* _Work to do_:
**A.** According to the search optimization text, which option for getting directory categories is the safest?
**B.** Continue the search optimization text from where it stops.

* _Selected text_:
2. Build your flagship Web site
You know what queries you want to optimize for and you know what brand terms you want to optimize for. Now create the content that will be the authority in the niche. Even if you’re just taking an existing site into a new niche, you need to create niche-specific content. Without the content you’re stuck in a link-building mode and that is the worst-possible way to optimize for search (it also means you’ll start the campaign with weakly relevant content, which is vulnerable to competitive strategies).
3. Rank for the targeted queries
Don’t just focus on Google. Capture the query space on Ask, Live, and Yahoo!. Go for Cuil, Snap, and any other active search engine as long as you can. Obtaining directory listings is a two-edged sword. Ideally, the new query space should have its own categories. But if you have the only Web site in town, the directories will not be interested in creating the categories. But you have a few options to choose from:
- Wait. This is the safest option but it may mean you’ll never get a special directory category.
- Create other Web sites. If they are traceable to you, you probably won’t get the categories unless you can substantially distinguish the sites from each other by providing unique value.

* _Dataset entries_:
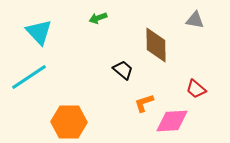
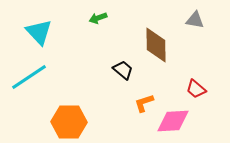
pink diamond: moved 1 px right
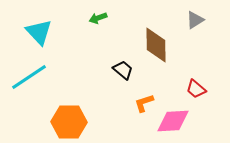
gray triangle: rotated 42 degrees counterclockwise
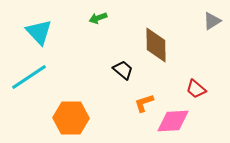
gray triangle: moved 17 px right, 1 px down
orange hexagon: moved 2 px right, 4 px up
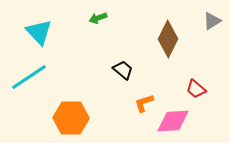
brown diamond: moved 12 px right, 6 px up; rotated 27 degrees clockwise
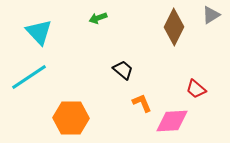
gray triangle: moved 1 px left, 6 px up
brown diamond: moved 6 px right, 12 px up
orange L-shape: moved 2 px left; rotated 85 degrees clockwise
pink diamond: moved 1 px left
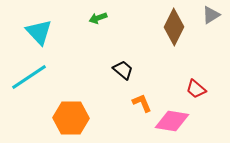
pink diamond: rotated 12 degrees clockwise
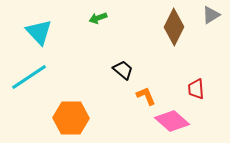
red trapezoid: rotated 45 degrees clockwise
orange L-shape: moved 4 px right, 7 px up
pink diamond: rotated 32 degrees clockwise
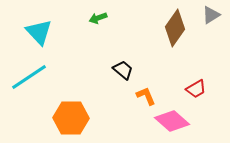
brown diamond: moved 1 px right, 1 px down; rotated 9 degrees clockwise
red trapezoid: rotated 115 degrees counterclockwise
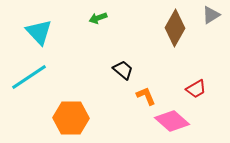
brown diamond: rotated 6 degrees counterclockwise
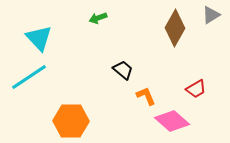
cyan triangle: moved 6 px down
orange hexagon: moved 3 px down
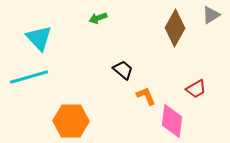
cyan line: rotated 18 degrees clockwise
pink diamond: rotated 56 degrees clockwise
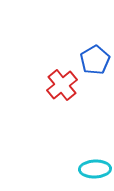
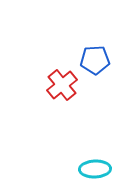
blue pentagon: rotated 28 degrees clockwise
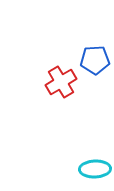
red cross: moved 1 px left, 3 px up; rotated 8 degrees clockwise
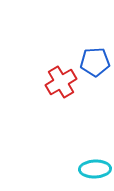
blue pentagon: moved 2 px down
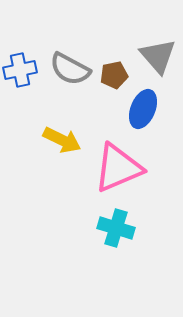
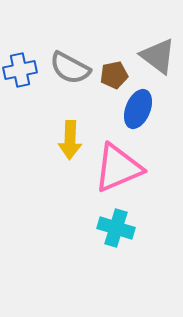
gray triangle: rotated 12 degrees counterclockwise
gray semicircle: moved 1 px up
blue ellipse: moved 5 px left
yellow arrow: moved 8 px right; rotated 66 degrees clockwise
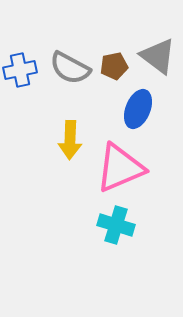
brown pentagon: moved 9 px up
pink triangle: moved 2 px right
cyan cross: moved 3 px up
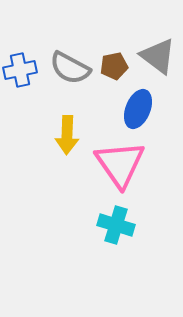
yellow arrow: moved 3 px left, 5 px up
pink triangle: moved 4 px up; rotated 42 degrees counterclockwise
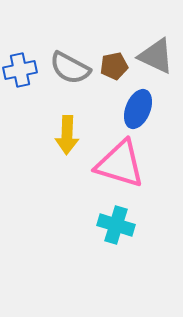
gray triangle: moved 2 px left; rotated 12 degrees counterclockwise
pink triangle: rotated 38 degrees counterclockwise
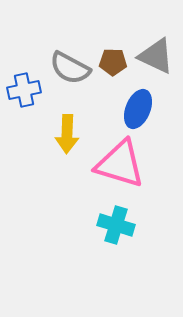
brown pentagon: moved 1 px left, 4 px up; rotated 12 degrees clockwise
blue cross: moved 4 px right, 20 px down
yellow arrow: moved 1 px up
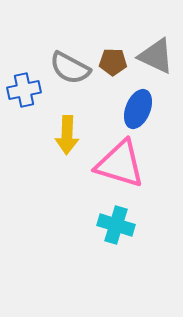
yellow arrow: moved 1 px down
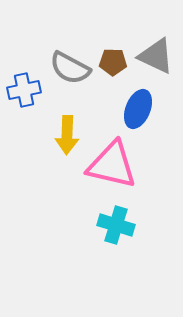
pink triangle: moved 8 px left, 1 px down; rotated 4 degrees counterclockwise
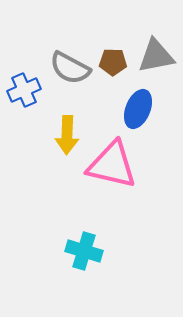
gray triangle: rotated 36 degrees counterclockwise
blue cross: rotated 12 degrees counterclockwise
cyan cross: moved 32 px left, 26 px down
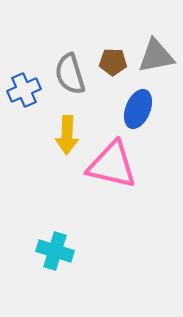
gray semicircle: moved 6 px down; rotated 45 degrees clockwise
cyan cross: moved 29 px left
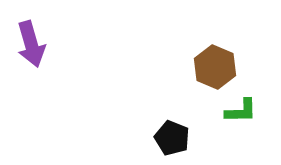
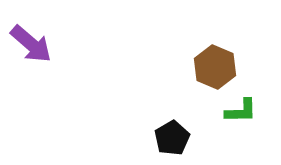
purple arrow: rotated 33 degrees counterclockwise
black pentagon: rotated 20 degrees clockwise
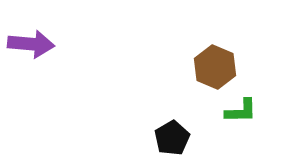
purple arrow: rotated 36 degrees counterclockwise
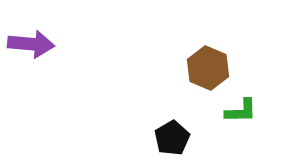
brown hexagon: moved 7 px left, 1 px down
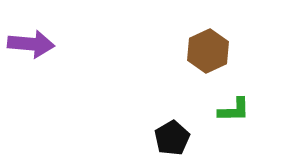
brown hexagon: moved 17 px up; rotated 12 degrees clockwise
green L-shape: moved 7 px left, 1 px up
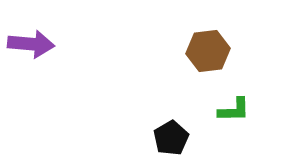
brown hexagon: rotated 18 degrees clockwise
black pentagon: moved 1 px left
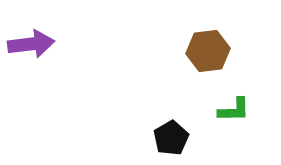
purple arrow: rotated 12 degrees counterclockwise
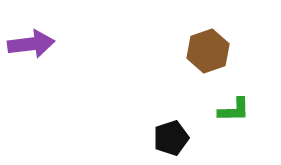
brown hexagon: rotated 12 degrees counterclockwise
black pentagon: rotated 12 degrees clockwise
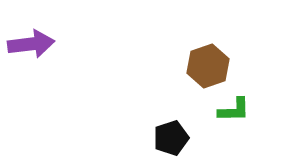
brown hexagon: moved 15 px down
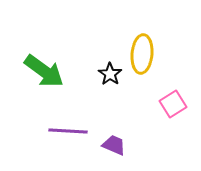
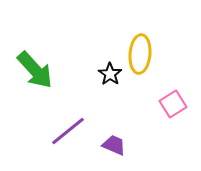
yellow ellipse: moved 2 px left
green arrow: moved 9 px left, 1 px up; rotated 12 degrees clockwise
purple line: rotated 42 degrees counterclockwise
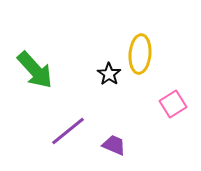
black star: moved 1 px left
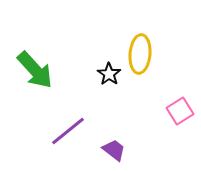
pink square: moved 7 px right, 7 px down
purple trapezoid: moved 5 px down; rotated 15 degrees clockwise
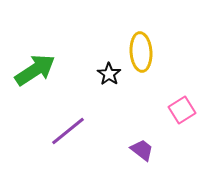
yellow ellipse: moved 1 px right, 2 px up; rotated 9 degrees counterclockwise
green arrow: rotated 81 degrees counterclockwise
pink square: moved 2 px right, 1 px up
purple trapezoid: moved 28 px right
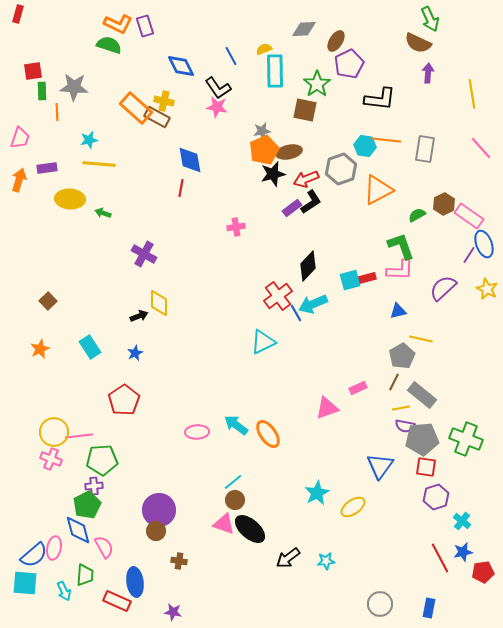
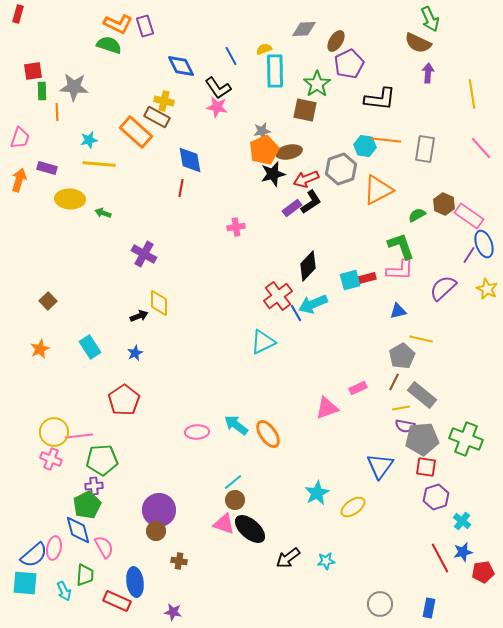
orange rectangle at (136, 108): moved 24 px down
purple rectangle at (47, 168): rotated 24 degrees clockwise
brown hexagon at (444, 204): rotated 10 degrees counterclockwise
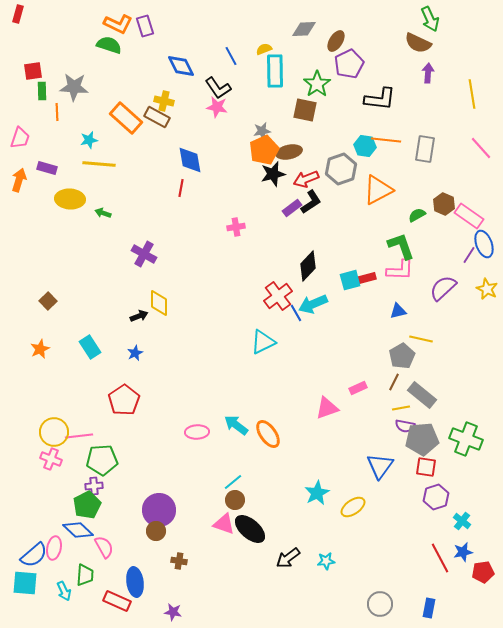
orange rectangle at (136, 132): moved 10 px left, 14 px up
blue diamond at (78, 530): rotated 32 degrees counterclockwise
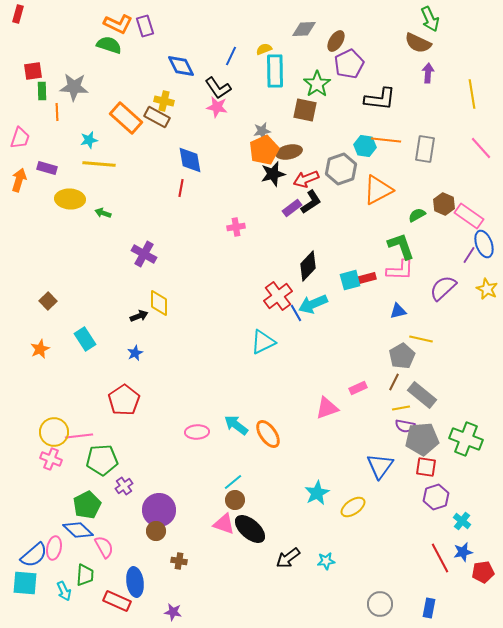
blue line at (231, 56): rotated 54 degrees clockwise
cyan rectangle at (90, 347): moved 5 px left, 8 px up
purple cross at (94, 486): moved 30 px right; rotated 30 degrees counterclockwise
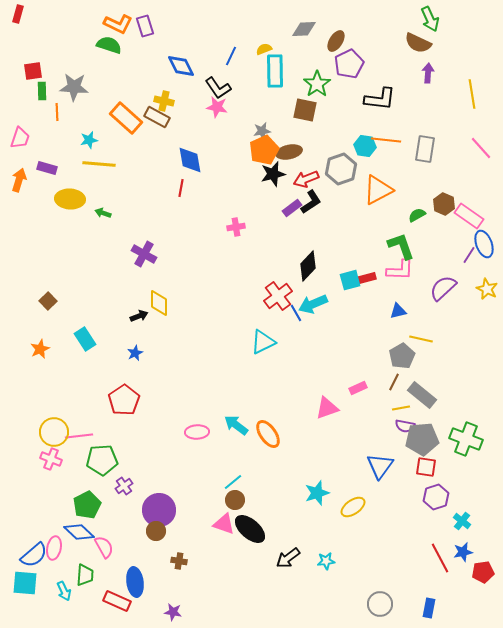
cyan star at (317, 493): rotated 10 degrees clockwise
blue diamond at (78, 530): moved 1 px right, 2 px down
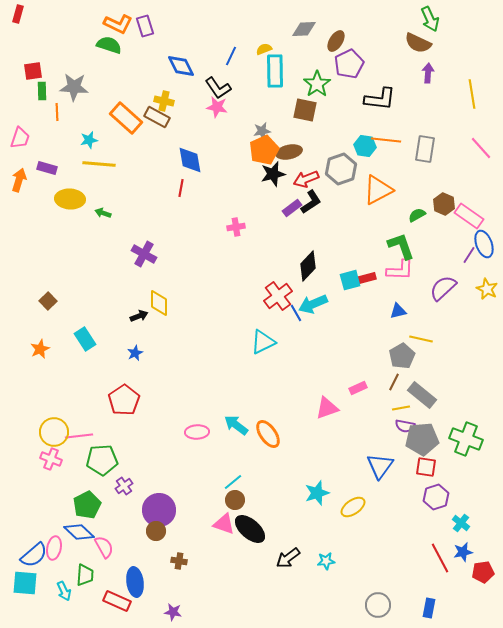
cyan cross at (462, 521): moved 1 px left, 2 px down
gray circle at (380, 604): moved 2 px left, 1 px down
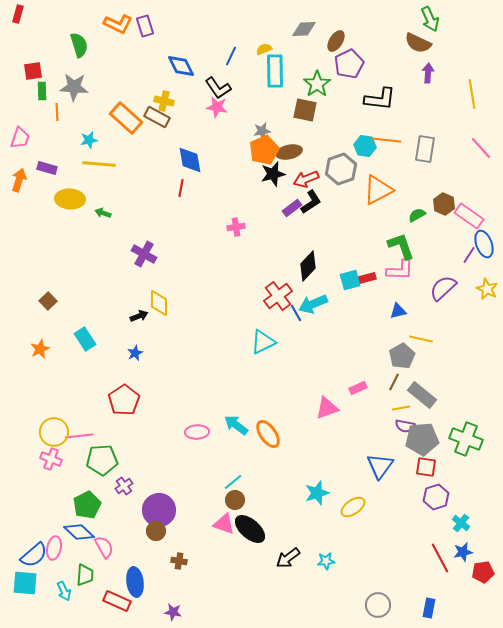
green semicircle at (109, 45): moved 30 px left; rotated 55 degrees clockwise
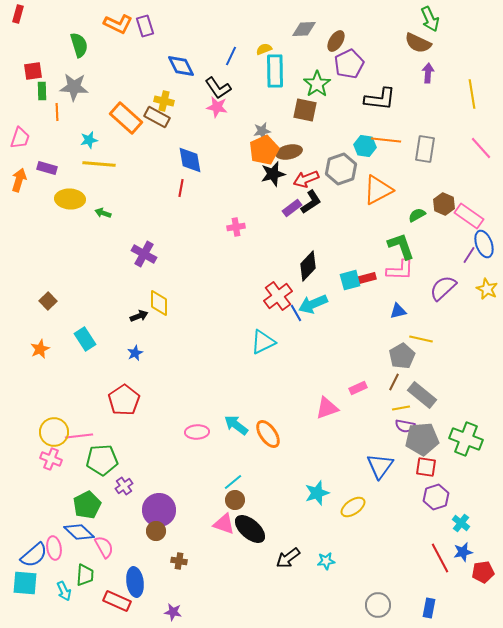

* _Responses to the tasks_:
**A.** Waiting is the safest option, though it may mean never getting a special directory category.

**B.**
- Create your own niche directory (on its own Web site). Use it to identify related but non-competitive sites.
Notice that option 3 helps you implement option 2, but the real point is that if you create the hub for the query space AND the content that dominates the query space, you’re way ahead of your future competition.
I did not just say go out and create cheap, faux directories. I did not just advise anyone to use directories to obtain links.
4. Create an advertising campaign
This depends entirely on your resources. Do you have the budget for advertising? Spend it wisely? Do you have the resources to engage with other Web sites? Do it carefully.
The worst thing you can do in launching a new query space is run over to DIGG and use your 100 sock puppets to drop links to your new site. Have other people done that? Sure. But did they teach anyone to use a new query? No.
You teach people to use the query expression you prefer by using it yourself. You use it in your promotional copy, in your link-dropping comments, in your Web copy, in your directory listings — wherever you can squeeze those query expressions into sites that help promote your site. Doing this not only shows people what to search for, it may help you position some powerful sites to rank under your own in the new query space.
Advertising can be subtle and blatant. Subtle advertising only works if it’s subtle. The people who leave comments on SEO Theory in the form of, “Michael, that was a great post. It looks a lot like my article at some-amateurish-website-url” are not being subtle.
Your Web site isn’t solving anyone’s problem. Your Web site IS the problem if you keep shoving it in people’s faces. You’re building a query space, not links. It’s the QUERY you want to show people, not the Web site. The Web site already ranks number 1 for the query, RIGHT?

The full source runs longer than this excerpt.